[proofplan]
We treat the case $L \in \mathbb{R}$ (finite). The idea is to decompose $f(x)/g(x)$ into a Cauchy-quotient term, which [Cauchy's Mean Value Theorem](/theorems/187) controls, and a remainder term, which the divergence $|g(x)| \to \infty$ drives to zero. More precisely: fix a reference point $y$ in the interval where $f'/g'$ is $\epsilon$-close to $L$. Rewrite $f(x)/g(x)$ by adding and subtracting $f(y)$ in the numerator, factor out $g(x) - g(y)$ to expose a Cauchy quotient, then let $x \to a^+$ so that $|g(x)| \to \infty$ absorbs all terms involving the fixed values $f(y)$ and $g(y)$.
[/proofplan]
[step:Choose $\delta$ so that $f'/g'$ is uniformly $\epsilon$-close to $L$]
We prove the case $L \in \mathbb{R}$. Let $\epsilon > 0$. Since $\lim_{x \to a^+} f'(x)/g'(x) = L$, there exists $\delta > 0$ such that $a + \delta < b$ and for every $x \in (a, a + \delta)$,
\begin{align*}
\left|\frac{f'(x)}{g'(x)} - L\right| < \epsilon.

++++++++++

> REQUEST A
Collect every line of the records below that contains the string "values".

> INFORMATION SUPPLIED
++++++++++

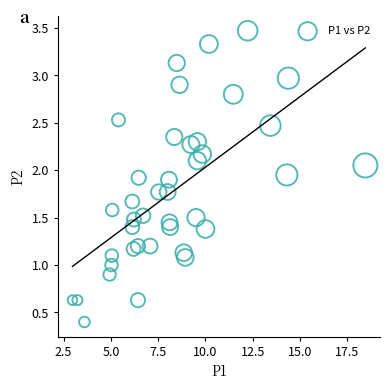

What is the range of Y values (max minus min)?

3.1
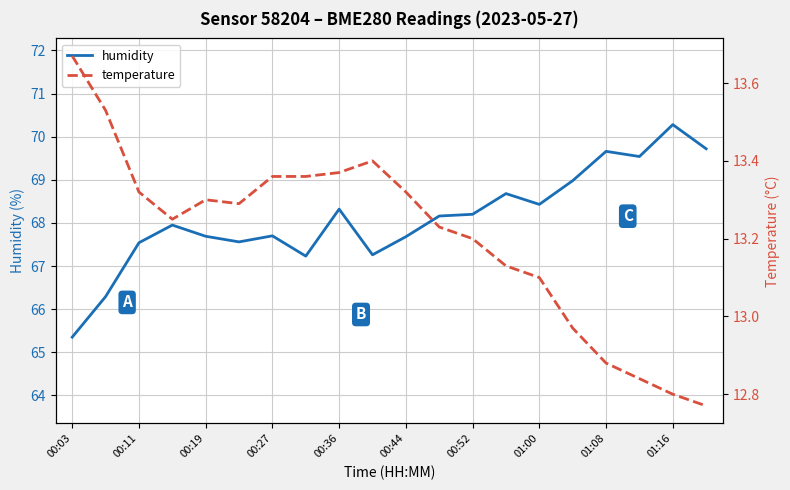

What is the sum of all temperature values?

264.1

++++++++++

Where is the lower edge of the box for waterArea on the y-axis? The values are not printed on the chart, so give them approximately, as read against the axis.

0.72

++++++++++

> REQUEST B
According to the proof text above, which theorem controls the Cauchy-quotient term?

> WRITTEN ANSWER A
What is the range of Y values (max minus min)?
What is the sum of all temperature values?
Where is the lower edge of the box for waterArea on the y-axis? The values are not printed on the chart, so give them approximately, as read against the axis.

> WRITTEN ANSWER B
Cauchy's Mean Value Theorem.